The cold, dark water started to fill the GTO, creeping up to his ankles. He couldn’t get the car door to open. Gritting his teeth, Nick pushed his shoulder into the door, shoving hard, but it wouldn’t budge. The water had created too much pressure. The power windows, state of the art for the car’s era, shorted out along with the rest of the electrical system leaving him in complete darkness. Water was creeping up to his belt buckle, moving upward rapidly. Nick turned sideways and tried to push the door open with his legs. When that didn’t work, he tried kicking the frame. The door bent slightly, and more water rushed in.

“Oh, God. Shit. Shit!”

As icy liquid reached the bottom of the steering wheel, his heart pounded with the realization that Gas Tools and Oil was about to be his metal grave.

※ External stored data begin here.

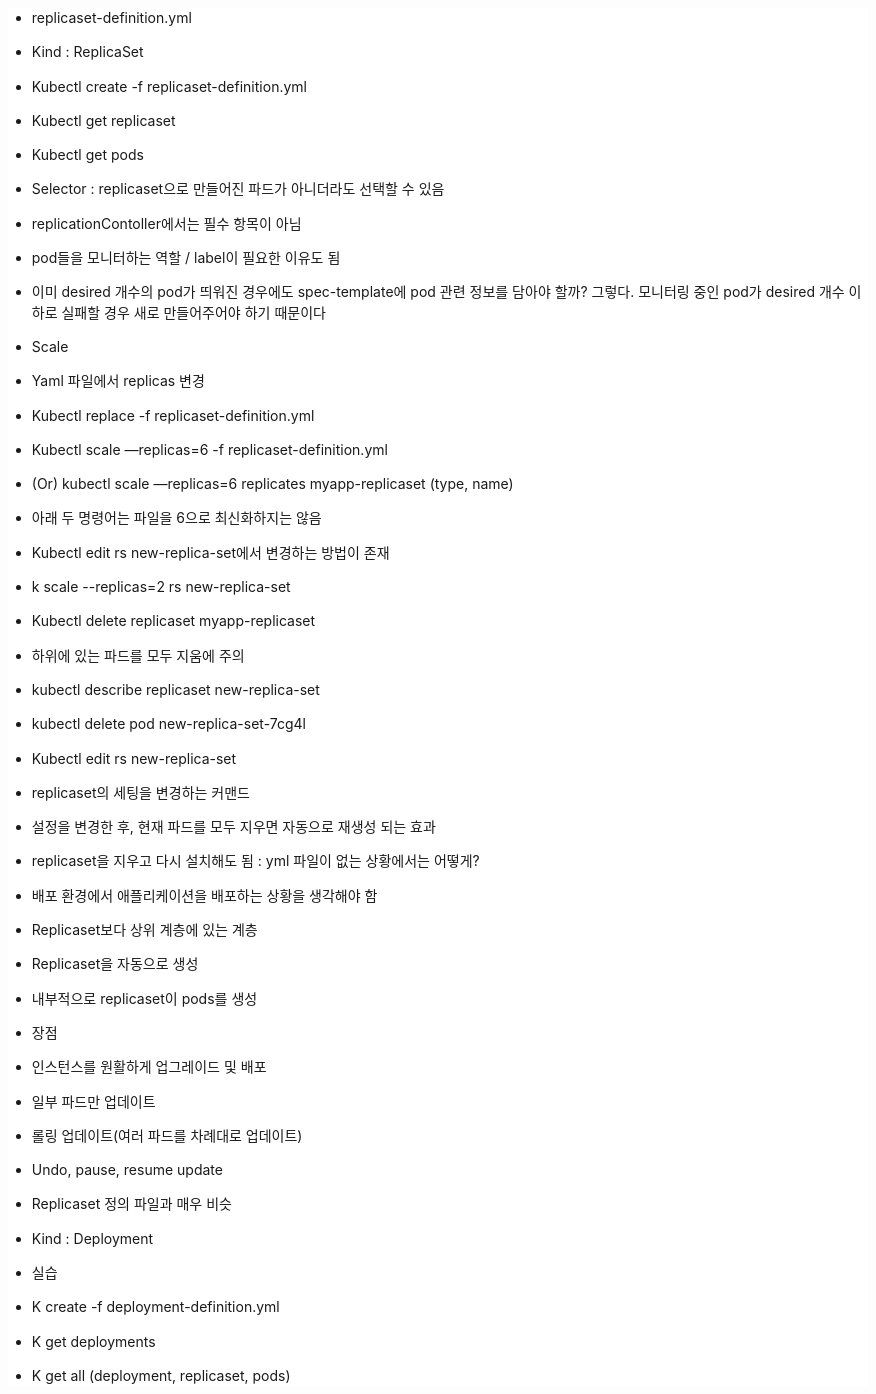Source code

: - replicaset-definition.yml

- Kind : ReplicaSet

- Kubectl create -f replicaset-definition.yml
- Kubectl get replicaset
- Kubectl get pods

- Selector : replicaset으로 만들어진 파드가 아니더라도 선택할 수 있음

- replicationContoller에서는 필수 항목이 아님
- pod들을 모니터하는 역할 / label이 필요한 이유도 됨

- 이미 desired 개수의 pod가 띄워진 경우에도 spec-template에 pod 관련 정보를 담아야 할까? 그렇다. 모니터링 중인 pod가 desired 개수 이하로 실패할 경우 새로 만들어주어야 하기 때문이다
- Scale

- Yaml 파일에서 replicas 변경
- Kubectl replace -f replicaset-definition.yml
- Kubectl scale —replicas=6 -f replicaset-definition.yml
- (Or) kubectl scale —replicas=6 replicates myapp-replicaset (type, name)
- 아래 두 명령어는 파일을 6으로 최신화하지는 않음
- Kubectl edit rs new-replica-set에서 변경하는 방법이 존재
- k scale --replicas=2 rs new-replica-set

- Kubectl delete replicaset myapp-replicaset

- 하위에 있는 파드를 모두 지움에 주의

- kubectl describe replicaset new-replica-set
- kubectl delete pod new-replica-set-7cg4l
- Kubectl edit rs new-replica-set

- replicaset의 세팅을 변경하는 커맨드
- 설정을 변경한 후, 현재 파드를 모두 지우면 자동으로 재생성 되는 효과
- replicaset을 지우고 다시 설치해도 됨 : yml 파일이 없는 상황에서는 어떻게?

  

<Deployments>

- 배포 환경에서 애플리케이션을 배포하는 상황을 생각해야 함
- Replicaset보다 상위 계층에 있는 계층

- Replicaset을 자동으로 생성
- 내부적으로 replicaset이 pods를 생성

- 장점

- 인스턴스를 원활하게 업그레이드 및 배포
- 일부 파드만 업데이트
- 롤링 업데이트(여러 파드를 차례대로 업데이트)
- Undo, pause, resume update

- Replicaset 정의 파일과 매우 비슷
- Kind : Deployment
- 실습

- K create -f deployment-definition.yml
- K get deployments
- K get all (deployment, replicaset, pods)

Nick squatted on the seat, keeping his head up for air and grabbed the crucifix off the rearview mirror. Not knowing what else to do, he read Mom’s scripture out loud. For God gave us spirit not of fear, but of power and love and self-control…spirit not of fear, but of power…self-control. Power.

Power.

He positioned the large crucifix in his fist, fingers wrapped around the cross.

Self control.

Rearing back, Nick took a deep breath and hit the window as hard as he could with the base of the cross. Sounding a dull thud, it shattered inward, releasing a whoosh of glass-filled water over his face. Clutching the crucifix, he grabbed the roof with his other hand, pulled himself through the opening, and swam upwards.